Yes, it is good news. We have never thought that independent nurseries were going to go away. We believe that the number of independent nurseries will fall, but the remaining ones should be better able to differentiate themselves from “The Boxes”, and better follow their own “independent” streak.

It’s that independent streak that needs to be nourished. It’s so easy to fall into the trap of trying to please all the potential customers out there. A couple of people ask about Miracle-gro or Scott’s Turf Builder and most garden centers will carry them to keep those people from shopping elsewhere. Don’t want to loose a sale. Scott’s wants to saturate the gardening public with its products like Nike does with sports. Chains, boxes, independents, or hardware stores, they all carry the stuff. It’s a smart business move, and the reason Scott’s is such a powerful brand.

What we would like to see is true independence. There are plenty of products out there that do as good or better job than Scott’s. Find those and give people a choice. While 70% of the gardening public will always shop the big brands the other 30% would love to try something different, for a variety of reasons. We are an independent, not a chain store. Why carry chain store products?

We don’t carry much that you will find in a box store. Most of my plants, fertilizer, soil amendments, and garden accessories won’t be found in box stores. My suppliers have made a conscious effort to stick by the independents and we support them. They do not try to sell to both independents and chains. It’s hard to please both kinds of customers. Maybe Scott’s will pull it off, but I just don’t know.

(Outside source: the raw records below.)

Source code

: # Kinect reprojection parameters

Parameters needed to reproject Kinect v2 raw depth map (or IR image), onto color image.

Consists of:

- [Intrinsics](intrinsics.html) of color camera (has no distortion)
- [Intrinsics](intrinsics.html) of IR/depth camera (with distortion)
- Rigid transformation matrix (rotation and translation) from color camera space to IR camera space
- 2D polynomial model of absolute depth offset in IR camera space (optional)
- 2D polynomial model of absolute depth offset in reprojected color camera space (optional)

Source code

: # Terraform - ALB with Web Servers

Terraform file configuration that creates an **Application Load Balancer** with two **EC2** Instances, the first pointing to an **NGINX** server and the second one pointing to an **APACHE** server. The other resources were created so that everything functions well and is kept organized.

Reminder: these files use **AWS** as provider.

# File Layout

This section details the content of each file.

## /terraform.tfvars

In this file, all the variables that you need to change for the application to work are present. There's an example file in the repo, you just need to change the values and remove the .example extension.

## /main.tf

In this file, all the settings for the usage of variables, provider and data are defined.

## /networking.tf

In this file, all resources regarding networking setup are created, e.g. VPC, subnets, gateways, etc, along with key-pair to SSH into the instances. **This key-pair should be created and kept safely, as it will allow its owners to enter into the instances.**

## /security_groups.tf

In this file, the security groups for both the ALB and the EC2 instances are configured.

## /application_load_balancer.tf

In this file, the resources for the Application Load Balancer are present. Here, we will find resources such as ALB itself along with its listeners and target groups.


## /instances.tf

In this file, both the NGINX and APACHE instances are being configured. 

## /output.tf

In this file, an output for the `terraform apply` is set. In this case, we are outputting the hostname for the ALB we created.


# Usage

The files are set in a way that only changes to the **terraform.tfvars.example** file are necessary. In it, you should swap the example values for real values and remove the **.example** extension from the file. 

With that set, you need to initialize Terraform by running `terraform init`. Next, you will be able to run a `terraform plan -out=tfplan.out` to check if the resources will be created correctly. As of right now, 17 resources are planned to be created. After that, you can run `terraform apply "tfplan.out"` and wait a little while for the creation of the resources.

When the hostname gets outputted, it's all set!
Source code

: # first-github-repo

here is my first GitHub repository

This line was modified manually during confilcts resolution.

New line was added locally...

Large brands like Scott’s, Hines, Bayer, and others belong in large brands like Home Depot, Lowe’s, K-mart, and Wall Mart. They are for the 70% of the gardening public that will not be your best independent nursery customer. Focus on the 30% that are looking for something different. Having Scott’s products on your shelf won’t help in branding your small nursery.

Scott’s products are not bad. They are better than many others being sold, and it shows in Scott’s growth. We just feel that if you’re going to travel the independent garden center route you ought to quickly differentiate yourself in the marketplace, and carrying what everyone else has won’t do it.